Western-style American barbeque in the midst of Soho – Bodeans has been impressing the capital for years, and judging by the continual crowds, should keep London smoking for many more years to come.
This is the first of Bodeans branches across the capital and it’s been going strong since early 2003. There’s no way of mistaking this place for another restaurant, thanks to the bright neon pig in the window – even the doorknob is pig-shaped. The upstairs of the restaurant is diner-style, with high tables and stools and a takeaway style counter, whilst downstairs is a bit more formal but still quite laid back, with dark leather booths and dim lighting. There’s still a bit of Americana, though, due mostly to the antler-shaped lamps and plasma TVs showing sports.
This could be a great place to take a date to suss out a sense of humour and make sure they don’t mind getting dirty. As the menu reminds you, fingers were invented before forks, and you don’t need no teef to eat your beef. The atmosphere is quite young and casual, with the crowd made up of local Soho workers and groups of friends. This location gets crammed full of punters as the night goes on, so be sure to book beforehand if you want to eat downstairs.
A starter of clam chowder (a staple in most American restaurants, but relatively rare in London) comes in a giant bread bowl. The portion is enormous – combined with the bread it could even be a full meal – and the soup is a good balance of salty and creamy, if a little thin. Smoked chicken gumbo is likewise very filling, but it’s also pretty spicy, so be warned if you can’t handle heat.

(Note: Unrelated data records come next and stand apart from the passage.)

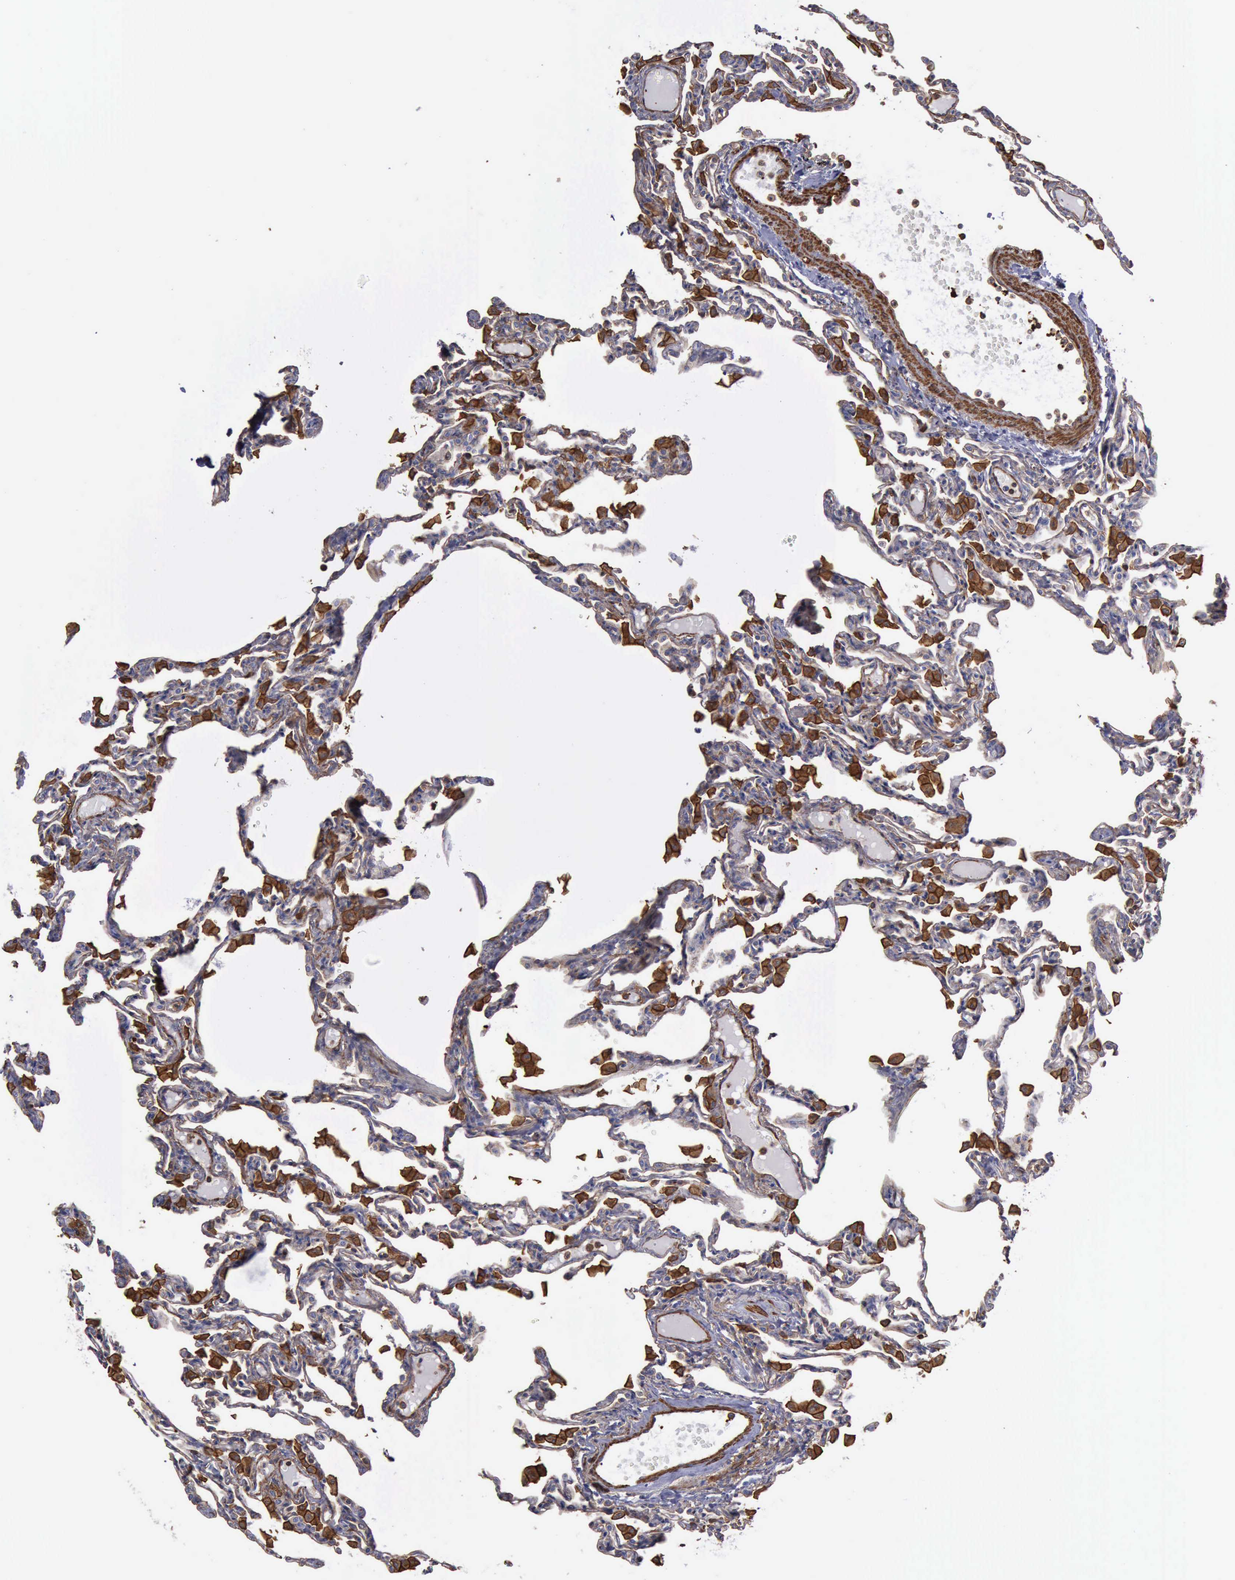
{"staining": {"intensity": "weak", "quantity": "25%-75%", "location": "cytoplasmic/membranous"}, "tissue": "lung", "cell_type": "Alveolar cells", "image_type": "normal", "snomed": [{"axis": "morphology", "description": "Normal tissue, NOS"}, {"axis": "topography", "description": "Lung"}], "caption": "The immunohistochemical stain shows weak cytoplasmic/membranous staining in alveolar cells of normal lung. Using DAB (3,3'-diaminobenzidine) (brown) and hematoxylin (blue) stains, captured at high magnification using brightfield microscopy.", "gene": "FLNA", "patient": {"sex": "female", "age": 49}}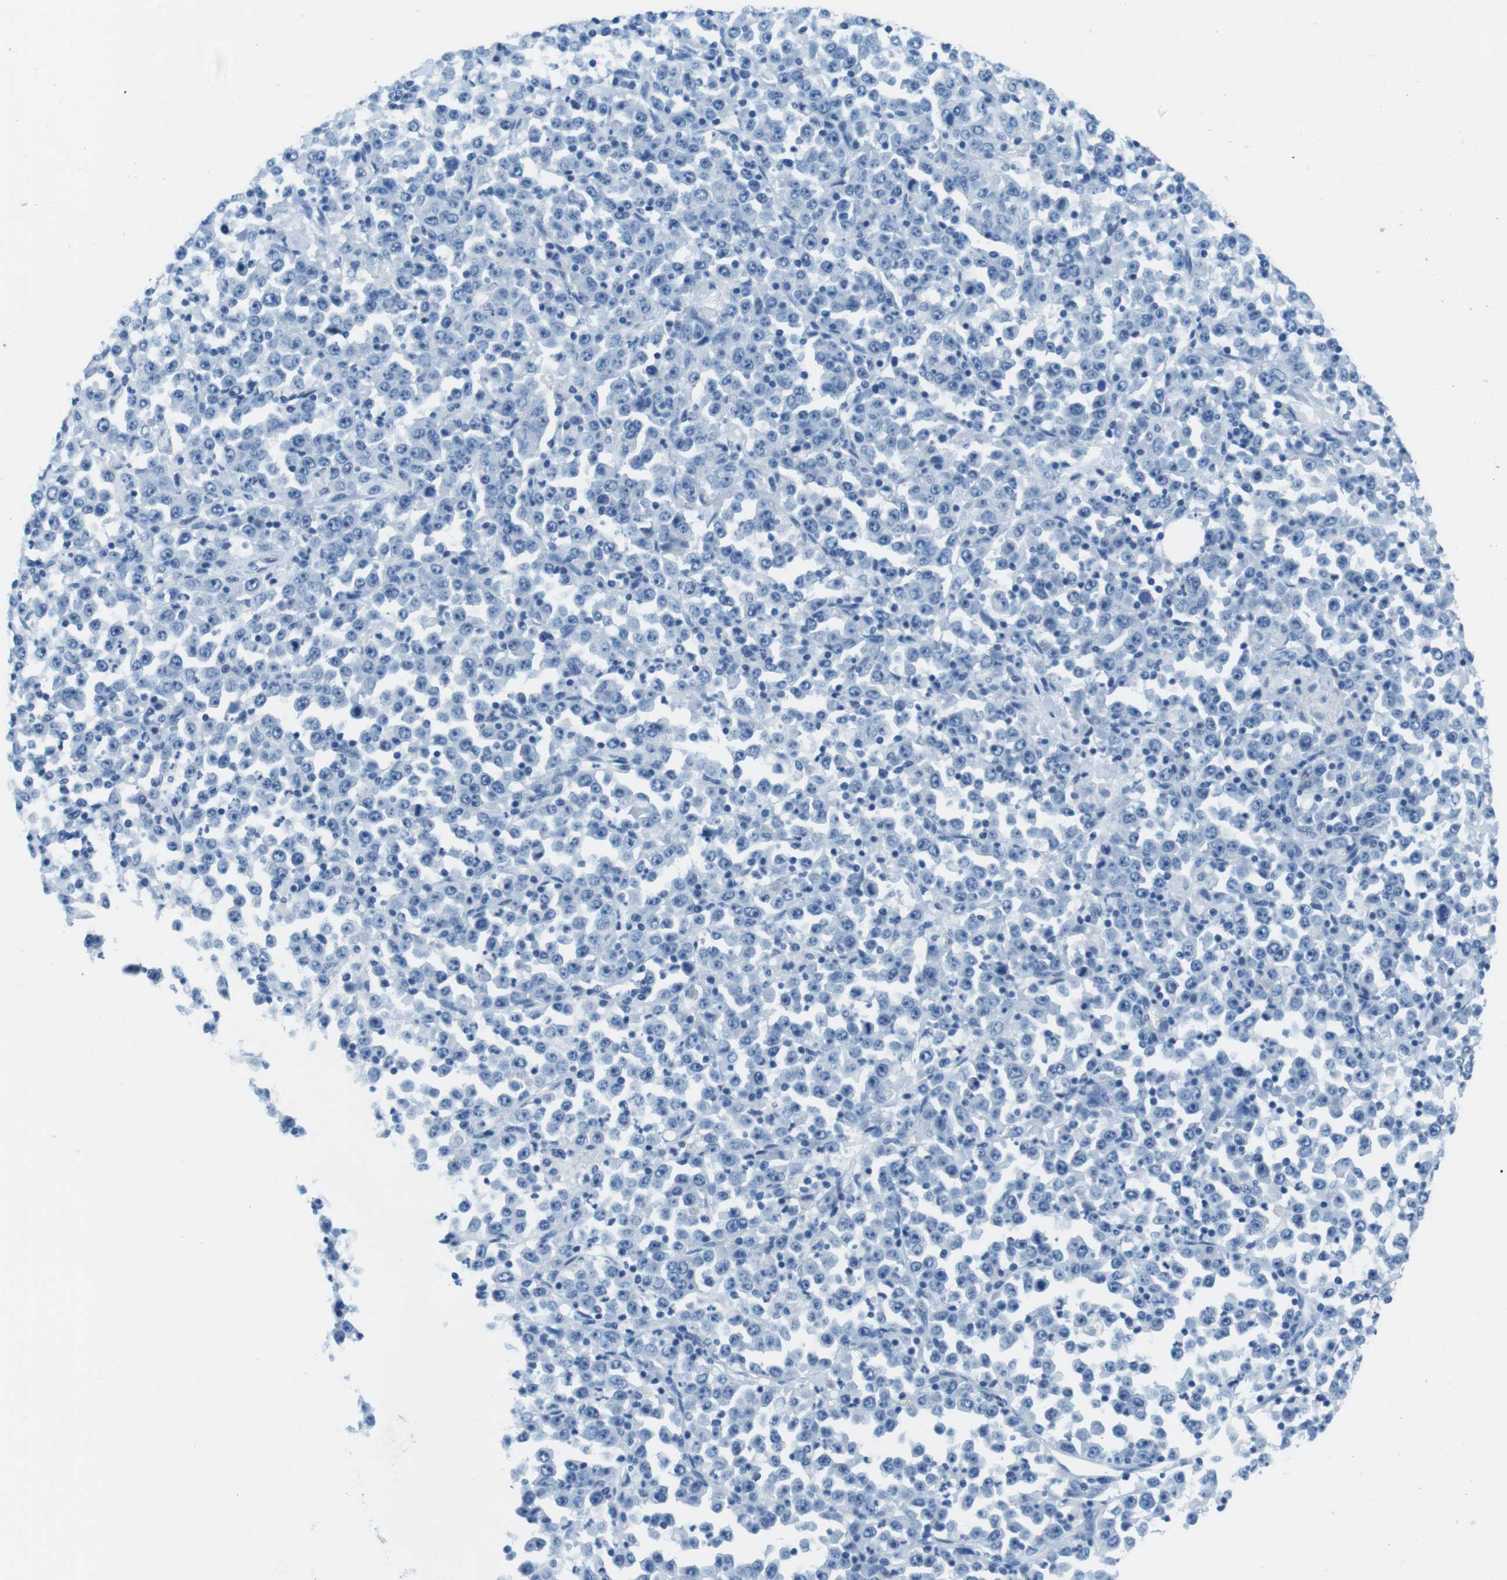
{"staining": {"intensity": "negative", "quantity": "none", "location": "none"}, "tissue": "stomach cancer", "cell_type": "Tumor cells", "image_type": "cancer", "snomed": [{"axis": "morphology", "description": "Normal tissue, NOS"}, {"axis": "morphology", "description": "Adenocarcinoma, NOS"}, {"axis": "topography", "description": "Stomach, upper"}, {"axis": "topography", "description": "Stomach"}], "caption": "A high-resolution photomicrograph shows immunohistochemistry staining of stomach cancer (adenocarcinoma), which reveals no significant expression in tumor cells. The staining was performed using DAB to visualize the protein expression in brown, while the nuclei were stained in blue with hematoxylin (Magnification: 20x).", "gene": "TFAP2C", "patient": {"sex": "male", "age": 59}}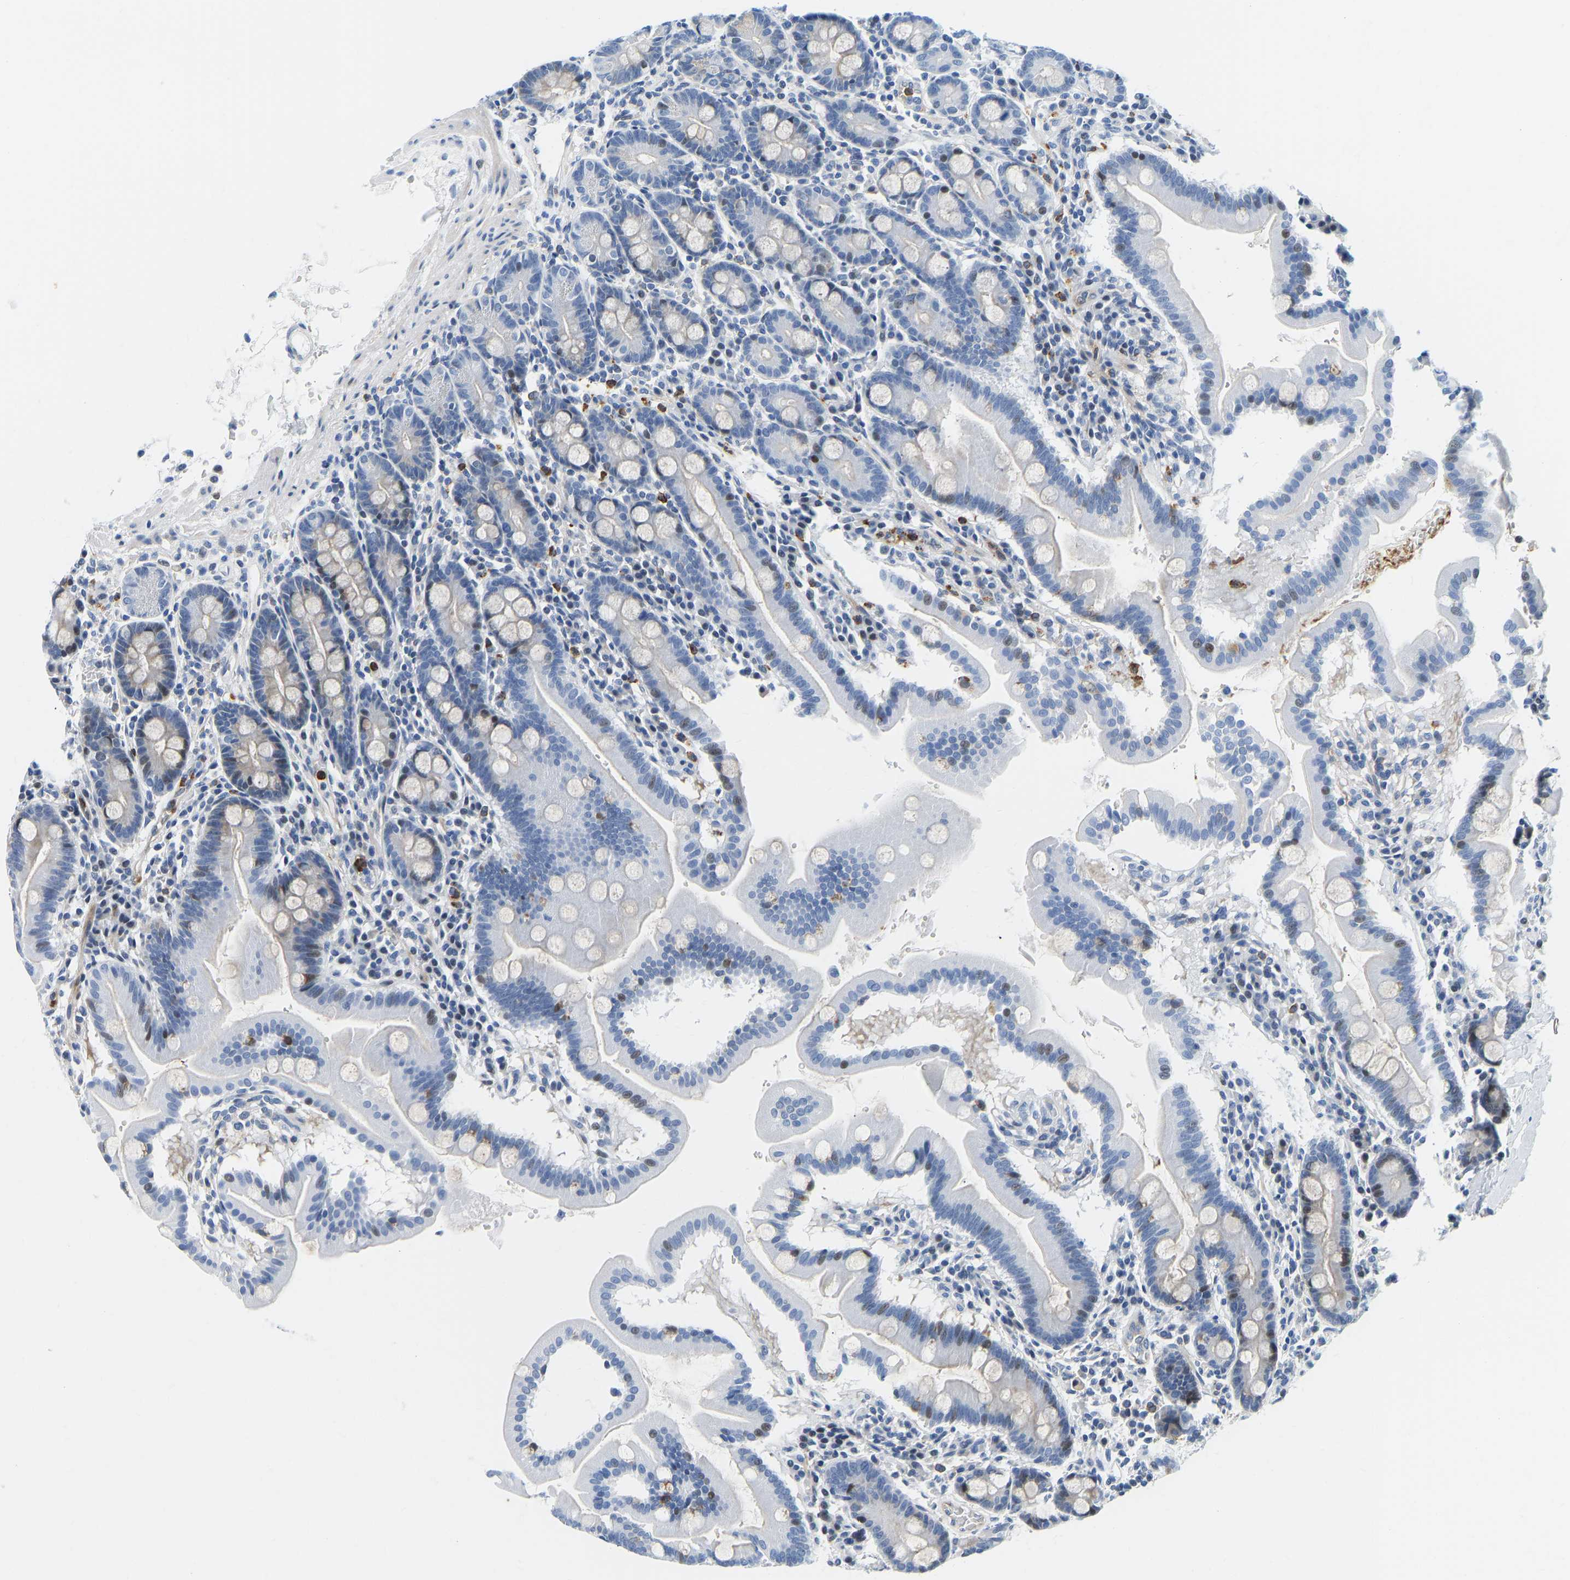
{"staining": {"intensity": "moderate", "quantity": "<25%", "location": "cytoplasmic/membranous,nuclear"}, "tissue": "duodenum", "cell_type": "Glandular cells", "image_type": "normal", "snomed": [{"axis": "morphology", "description": "Normal tissue, NOS"}, {"axis": "topography", "description": "Duodenum"}], "caption": "Moderate cytoplasmic/membranous,nuclear positivity for a protein is seen in about <25% of glandular cells of benign duodenum using IHC.", "gene": "HDAC5", "patient": {"sex": "male", "age": 50}}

And this may seem obvious, but Bodeans isn’t the best place for vegetarians. There are only two vegetarian main options on the chain’s menu, and the veggie burger isn’t available at the Soho branch. What is available, however, is vast amounts of meat – hamburgers being one of the options. The 16 oz. double burger (about £8) is undoubtedly not a choice for the faint of heart – or stomach – as the two 8 oz. patties stacked together in a giant burger combination is more meat than you could ever hope to eat. It’s tender and tasty, but a tad undercooked.
Barbecue ribs are a Bodeans specialty, and you have a few choices to pick from: beef ribs, pork spare ribs, lamb ribs and baby back ribs, which are pork ribs cut from the lower back and are leaner and smaller than spare ribs. In a half slab there are about six ribs on the plate, and the meat is so tender that your knife and fork will slide right through. It’s coated in the perfect amount of barbecue sauce – not too much so that you can’t taste the meat, but just enough to get your fingers greasy – but if you need extra it’s provided on the table in the form of regular and hot options. The dinner is a steal at about £10, especially as it comes with two sides – creamy coleslaw and crispy thin fries.
Desserts are more down home American delights. Key lime pie is nicely sweet and tart – it kind of looks like light green cheesecake – and pecan pie is lovely, gooey and packed with plump pecans.
Bodeans has a two page drinks list, so there should be plenty of choice. The wine list isn’t terribly long, but then again, it doesn’t really need to be, especially since it’s so cheap – the most expensive bottle tops out at £22. The house red is a Le Reve Rouge vin de pays l‘Herault, which is good value for about “12; it tastes a little thin, but with so much meat you won’t want to be drinking anything too heavy. There are also a few champagnes, a range of spirits and a decent list of cocktails, a bargain at £5.50 – classic cocktails like mojitos, margaritas and Bloody Marys make an appearance, as well as specialities like Cowboy Martinis (vodka, apple juice and mint) and Trifle (vodka, Galliano, black raspberry liqueur, creme de banane, white cacao and cream). Be sure to check out their happy hour, where some of the cocktails go as low as £4.
The Last Word
Good food, a good atmosphere and good prices. Most importantly, even though there are locations sprinkled across London, Bodeans is quite a bit different than anywhere else in the capital. Western barbecue, West End style – bring your friends and pig out.